Second degree is anything he produced.
.. what are the degrees from there?
Maybe this can tie in with the 'tribute' idea I had, so maybe like... playing something directly linked to the person (their solo recordings, bands they were a major component of), collaborations, then things they produced, releases where they have a songwriting credit but no other involvement, covers of their songs, and finally bands/releases that show an influence by that act/band?
I feel like we all have eclectic tastes but maybe not extensive record collections, so ideally we could keep these ideas broad in their own way so that everyone can think of something that fits in, to play.
Last edited by chiapet; 04-11-2013 at 08:18 AM.
It's just like the six degrees of Kevin Bacon idea.
Another example: James Brown-Sex Machine->Bootsie and Catfish Collins->Parliament/Funkadelic->Bernie Worrell->Talking Heads->Brian Eno
So you just have to be able to get back to Eno within six steps of your release.
Ah, got it. Yea, I think that would be too difficult to implement at record club, without knowing what other people are bringing and planning it in advance. Cool exercise to try at home though![]()
Bryan, that's a bad-ass idea! Love it. Leon Russell & Duane Allman immediately come to mind as well. Cool idea. And I don't think it's too hard to implement at all so long as we all know in advance which artist is our Kevin Bacon. I don't have any Eno but I have lots of records from folks he played with at one time or another. Not only does it force me to think about my collection in a different way, but would also make me do a little research into Eno, in this case. Imagine 6-degrees Damon Albarn, you wind up at the Pougues in three moves and onto Dropkick Murphys on the fourth. Shit, you could start with Albarn and end up in the early 90s East Bay Hardcore scene, and that's following only a single Albarn collab. Wow.
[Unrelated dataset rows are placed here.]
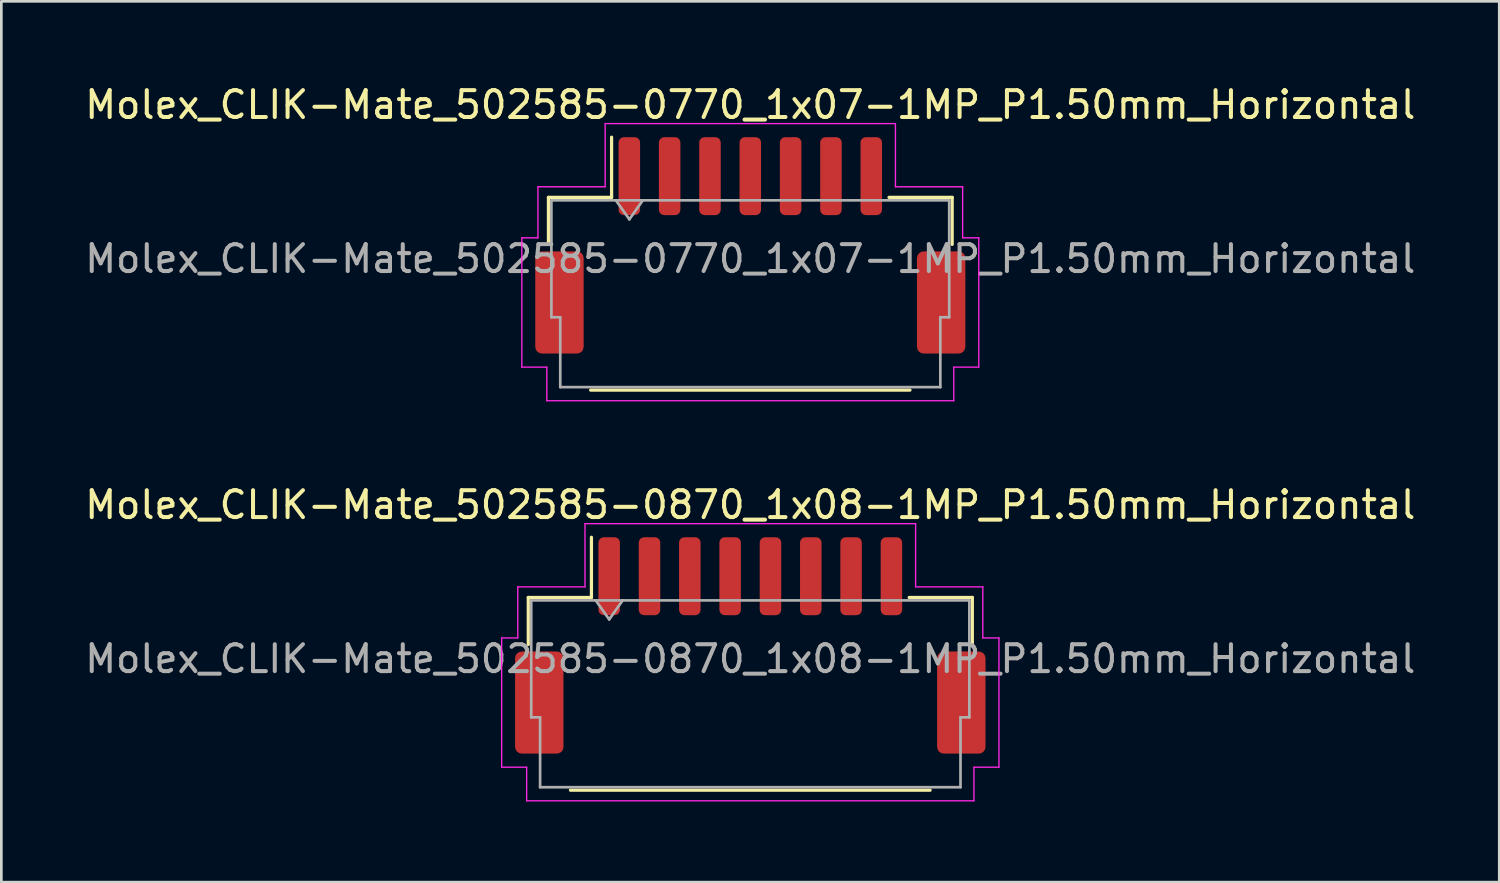
<source format=kicad_pcb>
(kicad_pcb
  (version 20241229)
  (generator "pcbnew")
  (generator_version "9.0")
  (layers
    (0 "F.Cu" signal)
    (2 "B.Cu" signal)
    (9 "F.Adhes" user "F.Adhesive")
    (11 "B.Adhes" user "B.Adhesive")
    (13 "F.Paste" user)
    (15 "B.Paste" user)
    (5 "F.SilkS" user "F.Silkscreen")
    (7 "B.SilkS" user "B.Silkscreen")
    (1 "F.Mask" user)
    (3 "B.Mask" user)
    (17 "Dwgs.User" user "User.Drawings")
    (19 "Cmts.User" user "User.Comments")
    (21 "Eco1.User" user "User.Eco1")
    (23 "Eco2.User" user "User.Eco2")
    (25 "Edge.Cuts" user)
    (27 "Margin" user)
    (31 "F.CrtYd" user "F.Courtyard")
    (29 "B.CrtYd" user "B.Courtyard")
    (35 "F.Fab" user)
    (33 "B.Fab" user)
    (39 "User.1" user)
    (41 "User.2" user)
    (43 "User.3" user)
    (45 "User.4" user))
  (footprint "Molex_CLIK-Mate_502585-0870_1x08-1MP_P1.50mm_Horizontal"
    (layer "F.Cu")
    (at 24.863 20.962)
    (property "Reference" "Molex_CLIK-Mate_502585-0870_1x08-1MP_P1.50mm_Horizontal" (at 0 -5.23 0) (layer "F.SilkS") (effects (font (size 1 1) (thickness 0.15))))
    (attr smd)
    (fp_line (start -8.26 -1.785) (end -5.91 -1.785) (stroke (width 0.12) (type solid)) (layer "F.SilkS"))
    (fp_line (start -8.26 -0.035) (end -8.26 -1.785) (stroke (width 0.12) (type solid)) (layer "F.SilkS"))
    (fp_line (start -6.69 5.385) (end 6.69 5.385) (stroke (width 0.12) (type solid)) (layer "F.SilkS"))
    (fp_line (start -5.91 -1.785) (end -5.91 -4.025) (stroke (width 0.12) (type solid)) (layer "F.SilkS"))
    (fp_line (start 8.26 -1.785) (end 5.91 -1.785) (stroke (width 0.12) (type solid)) (layer "F.SilkS"))
    (fp_line (start 8.26 -0.035) (end 8.26 -1.785) (stroke (width 0.12) (type solid)) (layer "F.SilkS"))
    (fp_line (start -9.25 -0.28) (end -8.65 -0.28) (stroke (width 0.05) (type solid)) (layer "F.CrtYd"))
    (fp_line (start -9.25 4.53) (end -9.25 -0.28) (stroke (width 0.05) (type solid)) (layer "F.CrtYd"))
    (fp_line (start -8.65 -2.18) (end -6.15 -2.18) (stroke (width 0.05) (type solid)) (layer "F.CrtYd"))
    (fp_line (start -8.65 -0.28) (end -8.65 -2.18) (stroke (width 0.05) (type solid)) (layer "F.CrtYd"))
    (fp_line (start -8.32 4.53) (end -9.25 4.53) (stroke (width 0.05) (type solid)) (layer "F.CrtYd"))
    (fp_line (start -8.32 5.78) (end -8.32 4.53) (stroke (width 0.05) (type solid)) (layer "F.CrtYd"))
    (fp_line (start -6.15 -4.53) (end 6.15 -4.53) (stroke (width 0.05) (type solid)) (layer "F.CrtYd"))
    (fp_line (start -6.15 -2.18) (end -6.15 -4.53) (stroke (width 0.05) (type solid)) (layer "F.CrtYd"))
    (fp_line (start 6.15 -4.53) (end 6.15 -2.18) (stroke (width 0.05) (type solid)) (layer "F.CrtYd"))
    (fp_line (start 6.15 -2.18) (end 8.65 -2.18) (stroke (width 0.05) (type solid)) (layer "F.CrtYd"))
    (fp_line (start 8.32 4.53) (end 8.32 5.78) (stroke (width 0.05) (type solid)) (layer "F.CrtYd"))
    (fp_line (start 8.32 5.78) (end -8.32 5.78) (stroke (width 0.05) (type solid)) (layer "F.CrtYd"))
    (fp_line (start 8.65 -2.18) (end 8.65 -0.28) (stroke (width 0.05) (type solid)) (layer "F.CrtYd"))
    (fp_line (start 8.65 -0.28) (end 9.25 -0.28) (stroke (width 0.05) (type solid)) (layer "F.CrtYd"))
    (fp_line (start 9.25 -0.28) (end 9.25 4.53) (stroke (width 0.05) (type solid)) (layer "F.CrtYd"))
    (fp_line (start 9.25 4.53) (end 8.32 4.53) (stroke (width 0.05) (type solid)) (layer "F.CrtYd"))
    (fp_line (start -8.15 -1.675) (end -8.15 2.675) (stroke (width 0.1) (type solid)) (layer "F.Fab"))
    (fp_line (start -8.15 -1.675) (end 8.15 -1.675) (stroke (width 0.1) (type solid)) (layer "F.Fab"))
    (fp_line (start -8.15 2.675) (end -7.82 2.675) (stroke (width 0.1) (type solid)) (layer "F.Fab"))
    (fp_line (start -7.82 2.675) (end -7.82 5.275) (stroke (width 0.1) (type solid)) (layer "F.Fab"))
    (fp_line (start -7.82 5.275) (end 7.82 5.275) (stroke (width 0.1) (type solid)) (layer "F.Fab"))
    (fp_line (start -5.75 -1.675) (end -5.25 -0.968) (stroke (width 0.1) (type solid)) (layer "F.Fab"))
    (fp_line (start -5.25 -0.968) (end -4.75 -1.675) (stroke (width 0.1) (type solid)) (layer "F.Fab"))
    (fp_line (start 7.82 2.675) (end 8.15 2.675) (stroke (width 0.1) (type solid)) (layer "F.Fab"))
    (fp_line (start 7.82 5.275) (end 7.82 2.675) (stroke (width 0.1) (type solid)) (layer "F.Fab"))
    (fp_line (start 8.15 -1.675) (end 8.15 2.675) (stroke (width 0.1) (type solid)) (layer "F.Fab"))
    (fp_text user "${REFERENCE}" (at 0 0.5 0) (layer "F.Fab") (effects (font (size 1 1) (thickness 0.15))))
    (pad "1" smd roundrect (at -5.25 -2.575) (size 0.8 2.9) (layers "F.Cu" "F.Mask" "F.Paste") (roundrect_rratio 0.25))
    (pad "2" smd roundrect (at -3.75 -2.575) (size 0.8 2.9) (layers "F.Cu" "F.Mask" "F.Paste") (roundrect_rratio 0.25))
    (pad "3" smd roundrect (at -2.25 -2.575) (size 0.8 2.9) (layers "F.Cu" "F.Mask" "F.Paste") (roundrect_rratio 0.25))
    (pad "4" smd roundrect (at -0.75 -2.575) (size 0.8 2.9) (layers "F.Cu" "F.Mask" "F.Paste") (roundrect_rratio 0.25))
    (pad "5" smd roundrect (at 0.75 -2.575) (size 0.8 2.9) (layers "F.Cu" "F.Mask" "F.Paste") (roundrect_rratio 0.25))
    (pad "6" smd roundrect (at 2.25 -2.575) (size 0.8 2.9) (layers "F.Cu" "F.Mask" "F.Paste") (roundrect_rratio 0.25))
    (pad "7" smd roundrect (at 3.75 -2.575) (size 0.8 2.9) (layers "F.Cu" "F.Mask" "F.Paste") (roundrect_rratio 0.25))
    (pad "8" smd roundrect (at 5.25 -2.575) (size 0.8 2.9) (layers "F.Cu" "F.Mask" "F.Paste") (roundrect_rratio 0.25))
    (pad "MP" smd roundrect (at -7.85 2.125) (size 1.8 3.8) (layers "F.Cu" "F.Mask" "F.Paste") (roundrect_rratio 0.139))
    (pad "MP" smd roundrect (at 7.85 2.125) (size 1.8 3.8) (layers "F.Cu" "F.Mask" "F.Paste") (roundrect_rratio 0.139)))
  (footprint "Molex_CLIK-Mate_502585-0770_1x07-1MP_P1.50mm_Horizontal"
    (layer "F.Cu")
    (at 24.863 6.078)
    (property "Reference" "Molex_CLIK-Mate_502585-0770_1x07-1MP_P1.50mm_Horizontal" (at 0 -5.23 0) (layer "F.SilkS") (effects (font (size 1 1) (thickness 0.15))))
    (attr smd)
    (fp_line (start -7.51 -1.785) (end -5.16 -1.785) (stroke (width 0.12) (type solid)) (layer "F.SilkS"))
    (fp_line (start -7.51 -0.035) (end -7.51 -1.785) (stroke (width 0.12) (type solid)) (layer "F.SilkS"))
    (fp_line (start -5.94 5.385) (end 5.94 5.385) (stroke (width 0.12) (type solid)) (layer "F.SilkS"))
    (fp_line (start -5.16 -1.785) (end -5.16 -4.025) (stroke (width 0.12) (type solid)) (layer "F.SilkS"))
    (fp_line (start 7.51 -1.785) (end 5.16 -1.785) (stroke (width 0.12) (type solid)) (layer "F.SilkS"))
    (fp_line (start 7.51 -0.035) (end 7.51 -1.785) (stroke (width 0.12) (type solid)) (layer "F.SilkS"))
    (fp_line (start -8.5 -0.28) (end -7.9 -0.28) (stroke (width 0.05) (type solid)) (layer "F.CrtYd"))
    (fp_line (start -8.5 4.53) (end -8.5 -0.28) (stroke (width 0.05) (type solid)) (layer "F.CrtYd"))
    (fp_line (start -7.9 -2.18) (end -5.4 -2.18) (stroke (width 0.05) (type solid)) (layer "F.CrtYd"))
    (fp_line (start -7.9 -0.28) (end -7.9 -2.18) (stroke (width 0.05) (type solid)) (layer "F.CrtYd"))
    (fp_line (start -7.57 4.53) (end -8.5 4.53) (stroke (width 0.05) (type solid)) (layer "F.CrtYd"))
    (fp_line (start -7.57 5.78) (end -7.57 4.53) (stroke (width 0.05) (type solid)) (layer "F.CrtYd"))
    (fp_line (start -5.4 -4.53) (end 5.4 -4.53) (stroke (width 0.05) (type solid)) (layer "F.CrtYd"))
    (fp_line (start -5.4 -2.18) (end -5.4 -4.53) (stroke (width 0.05) (type solid)) (layer "F.CrtYd"))
    (fp_line (start 5.4 -4.53) (end 5.4 -2.18) (stroke (width 0.05) (type solid)) (layer "F.CrtYd"))
    (fp_line (start 5.4 -2.18) (end 7.9 -2.18) (stroke (width 0.05) (type solid)) (layer "F.CrtYd"))
    (fp_line (start 7.57 4.53) (end 7.57 5.78) (stroke (width 0.05) (type solid)) (layer "F.CrtYd"))
    (fp_line (start 7.57 5.78) (end -7.57 5.78) (stroke (width 0.05) (type solid)) (layer "F.CrtYd"))
    (fp_line (start 7.9 -2.18) (end 7.9 -0.28) (stroke (width 0.05) (type solid)) (layer "F.CrtYd"))
    (fp_line (start 7.9 -0.28) (end 8.5 -0.28) (stroke (width 0.05) (type solid)) (layer "F.CrtYd"))
    (fp_line (start 8.5 -0.28) (end 8.5 4.53) (stroke (width 0.05) (type solid)) (layer "F.CrtYd"))
    (fp_line (start 8.5 4.53) (end 7.57 4.53) (stroke (width 0.05) (type solid)) (layer "F.CrtYd"))
    (fp_line (start -7.4 -1.675) (end -7.4 2.675) (stroke (width 0.1) (type solid)) (layer "F.Fab"))
    (fp_line (start -7.4 -1.675) (end 7.4 -1.675) (stroke (width 0.1) (type solid)) (layer "F.Fab"))
    (fp_line (start -7.4 2.675) (end -7.07 2.675) (stroke (width 0.1) (type solid)) (layer "F.Fab"))
    (fp_line (start -7.07 2.675) (end -7.07 5.275) (stroke (width 0.1) (type solid)) (layer "F.Fab"))
    (fp_line (start -7.07 5.275) (end 7.07 5.275) (stroke (width 0.1) (type solid)) (layer "F.Fab"))
    (fp_line (start -5 -1.675) (end -4.5 -0.968) (stroke (width 0.1) (type solid)) (layer "F.Fab"))
    (fp_line (start -4.5 -0.968) (end -4 -1.675) (stroke (width 0.1) (type solid)) (layer "F.Fab"))
    (fp_line (start 7.07 2.675) (end 7.4 2.675) (stroke (width 0.1) (type solid)) (layer "F.Fab"))
    (fp_line (start 7.07 5.275) (end 7.07 2.675) (stroke (width 0.1) (type solid)) (layer "F.Fab"))
    (fp_line (start 7.4 -1.675) (end 7.4 2.675) (stroke (width 0.1) (type solid)) (layer "F.Fab"))
    (fp_text user "${REFERENCE}" (at 0 0.5 0) (layer "F.Fab") (effects (font (size 1 1) (thickness 0.15))))
    (pad "1" smd roundrect (at -4.5 -2.575) (size 0.8 2.9) (layers "F.Cu" "F.Mask" "F.Paste") (roundrect_rratio 0.25))
    (pad "2" smd roundrect (at -3 -2.575) (size 0.8 2.9) (layers "F.Cu" "F.Mask" "F.Paste") (roundrect_rratio 0.25))
    (pad "3" smd roundrect (at -1.5 -2.575) (size 0.8 2.9) (layers "F.Cu" "F.Mask" "F.Paste") (roundrect_rratio 0.25))
    (pad "4" smd roundrect (at 0 -2.575) (size 0.8 2.9) (layers "F.Cu" "F.Mask" "F.Paste") (roundrect_rratio 0.25))
    (pad "5" smd roundrect (at 1.5 -2.575) (size 0.8 2.9) (layers "F.Cu" "F.Mask" "F.Paste") (roundrect_rratio 0.25))
    (pad "6" smd roundrect (at 3 -2.575) (size 0.8 2.9) (layers "F.Cu" "F.Mask" "F.Paste") (roundrect_rratio 0.25))
    (pad "7" smd roundrect (at 4.5 -2.575) (size 0.8 2.9) (layers "F.Cu" "F.Mask" "F.Paste") (roundrect_rratio 0.25))
    (pad "MP" smd roundrect (at -7.1 2.125) (size 1.8 3.8) (layers "F.Cu" "F.Mask" "F.Paste") (roundrect_rratio 0.139))
    (pad "MP" smd roundrect (at 7.1 2.125) (size 1.8 3.8) (layers "F.Cu" "F.Mask" "F.Paste") (roundrect_rratio 0.139)))
  (gr_rect
    (start -3 -3)
    (end 52.726 29.767)
    (stroke (width 0.1) (type default))
    (fill no)
    (layer "Edge.Cuts")))
</source>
Let's not give up on this idea just yet, guys ...
I think people are just getting confused in thinking that you'd need the whole chain, rather than just having to explain the steps that get you to your Kevin Bacon artist.
C'mon, Eno gets you into the No Wave scene, which could get you to Sonic Youth, to Beck, to the Carpenters.
The six degrees game goes the other way. You pick someone that is not Kevin Bacon, then the challenge is to find a path from that person to Kevin Bacon.
Well then maybe that could be the competition there. People bring records and the rest of the folks there have to try and figure out the path back to the chosen artist. But rules are made to be broken.
Yea, I'm confused because what you're explaining is not 6 degrees. 6 degrees would be fun. So what we are saying is that if Brian Eno is our Kevin Bacon, then we just need to bring a release that we can link to Brian within 6 moves of association. Not that we need the intermediate steps. I'm game. My selections might be so obvious though.
I was just trying to provide examples of what I was talking about. Showing, rather than just telling. I don't know why it was so hard to understand, but maybe I wasn't clear enough? I didn't even think it needed explaining to be honest...
...the whole point of a 6 degrees game is the theory that EVERYONE can be connected to your chosen person within 6 degrees. so translating that to music, "a release we can link to Brian within 6 moves" is "any record ever".
I think your examples were clear Bryan. it's a fun idea, but in the context of record club it was a bit hard to grasp, because we are in the mindset of listening to records, and the game becomes a little more tricky when limited to the records at hand.
You should come to my show at Hemlock on Friday. It'll be fun and we can drink tall cans. And find/eat fried chicken.